*Texto seleccionado*.
---*---

Por eso, la cultura es el alma de los pueblos, del hombre, de la sociedad; en fin, la cualidad que autentifica e identifica.
La cultura, su consideración y ubicación como núcleo de la identidad nacional, pone de manifiesto y explica su papel integrador del todo y la fuerza con que lo trasciende, define y determina. Precisamente el status de la cultura nacional como núcleo de la identidad fija su idea, su concepto y riqueza, en tanto "fuente de valores, catalizador de creatividad y movilizador de energía para un desarrollo endógeno y auténticamente humano".
En esto se fundamenta el lugar relevante de la cultura, así como el valor teórico-metodológico de su intelección, para asumir de modo científico el devenir y condicionamiento de la identidad nacional y regional. Es que la cultura en toda su expresión y determinaciones aparece como proceso y resultado de la actividad humana, y con ello "genio del pueblo… que condiciona la orientación fundamental del desarrollo, su tipo y estado(…) De ahí "que para asegurar un desarrollo auténtico es necesario restituir la identidad cultural de los pueblos en la plenitud de sus componentes más representativos, más profundos y auténticos…"
La cultura, en tanto ser esencial y medida del desarrollo alcanzado por el hombre en su quehacer práctico-espiritual, representa una categoría clave para revelar la esencia de la identidad nacional y sus mecanismos de desarrollo. Su valor teórico-metodológico es evidente, pues con su ayuda "se pueden determinar las peculiaridades cualitativas de las formas histórico-concretas de la vida social de la actividad de los diferentes grupos sociales, el grado de perfeccionamiento que ha tenido su producción material y espiritual, de los aspectos originales y propios de ese conglomerado social…" así como sus dominios universal y específico en que se expresa.

---*---

(Registros contenidos en un conjunto de datos)
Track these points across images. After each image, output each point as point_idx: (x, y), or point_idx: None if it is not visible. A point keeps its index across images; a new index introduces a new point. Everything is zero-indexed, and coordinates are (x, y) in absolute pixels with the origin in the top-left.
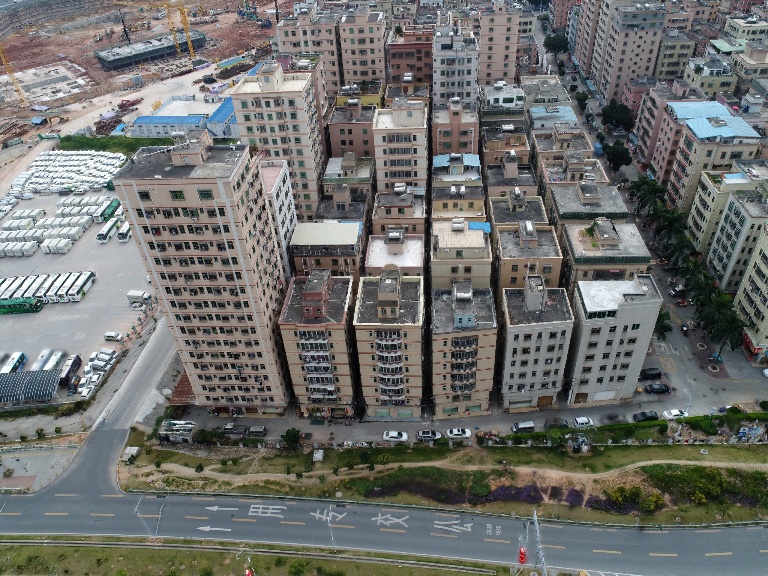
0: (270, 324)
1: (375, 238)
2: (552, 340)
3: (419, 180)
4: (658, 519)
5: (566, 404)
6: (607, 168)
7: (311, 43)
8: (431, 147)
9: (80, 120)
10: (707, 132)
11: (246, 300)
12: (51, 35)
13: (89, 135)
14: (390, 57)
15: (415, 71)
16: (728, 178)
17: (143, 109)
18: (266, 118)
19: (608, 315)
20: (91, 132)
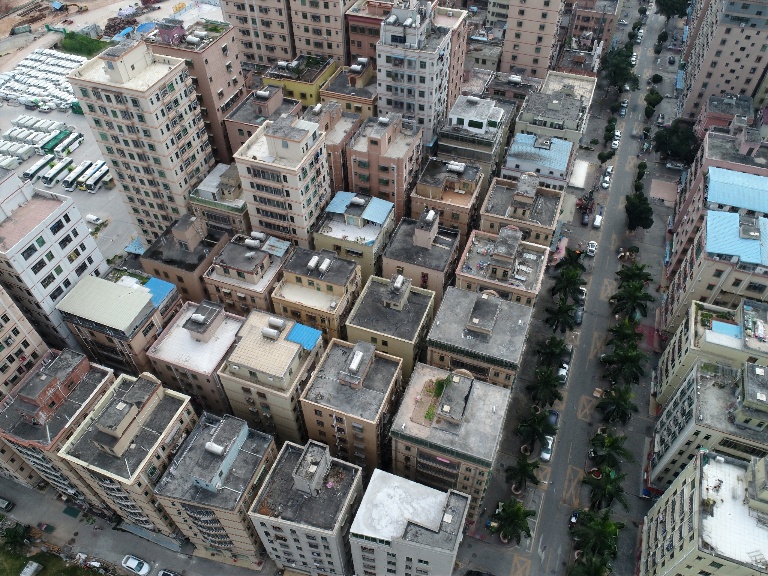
0: None
1: (193, 306)
2: None
3: (297, 227)
4: None
5: None
6: (626, 219)
7: None
8: (347, 174)
9: (99, 12)
10: (723, 244)
11: None
12: None
13: (95, 34)
14: (349, 30)
15: None
16: (714, 331)
17: (166, 9)
18: (111, 114)
19: (381, 541)
20: (98, 31)
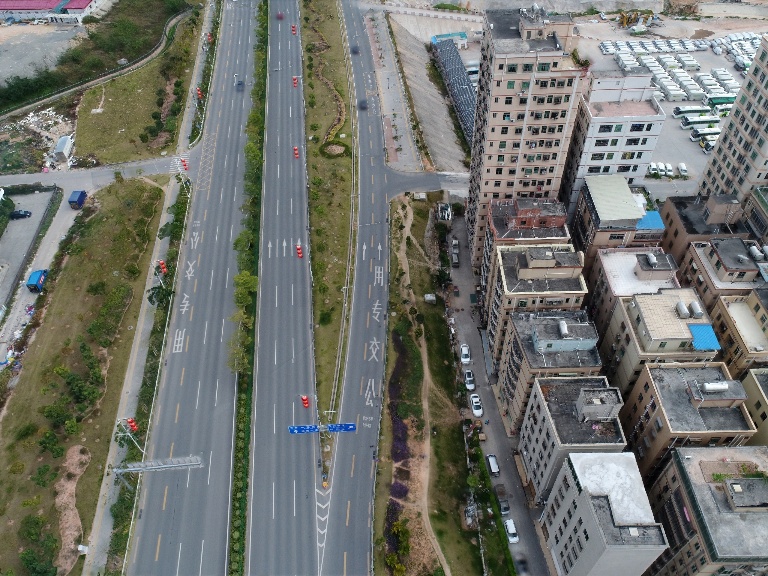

---*---

*Tareas pendientes*.
1 - Responda, conforme al texto sobre la cultura y la identidad nacional:
(a) ¿Qué es la cultura, según la primera oración?
(b) ¿De qué se considera núcleo la cultura nacional?
(c) ¿Como qué aparece la cultura "en toda su expresión y determinaciones"?
2 - Prosiga el texto sobre la cultura y la identidad nacional a partir de su última oración.
Los ítems no hacen falta para resolver estas tareas.

*Respuestas*.
1 -
(a) El alma de los pueblos, del hombre y de la sociedad; la cualidad que autentifica e identifica.
(b) De la identidad nacional.
(c) Como proceso y resultado de la actividad humana.

2 -
La cultura como proceso y resultado de la actividad práctico-espiritual, deviene así grado cualitativo de universalización del hombre y de su obra, a tal punto que lo reproduce en calidad de sujeto humanizando la naturaleza y haciendo historia. Todo enmarcado en un proceso continuo de producción, reproducción, creación e intercambio de la obra humana en sus múltiples manifestaciones. Es un proceso donde el hombre encarna su ser esencial y con ello mira el pasado, afianza el presente y proyecta el futuro, a partir, del reconocimiento de las posibilidades y los límites en que se despliega su energía creadora en un marco histórico concreto.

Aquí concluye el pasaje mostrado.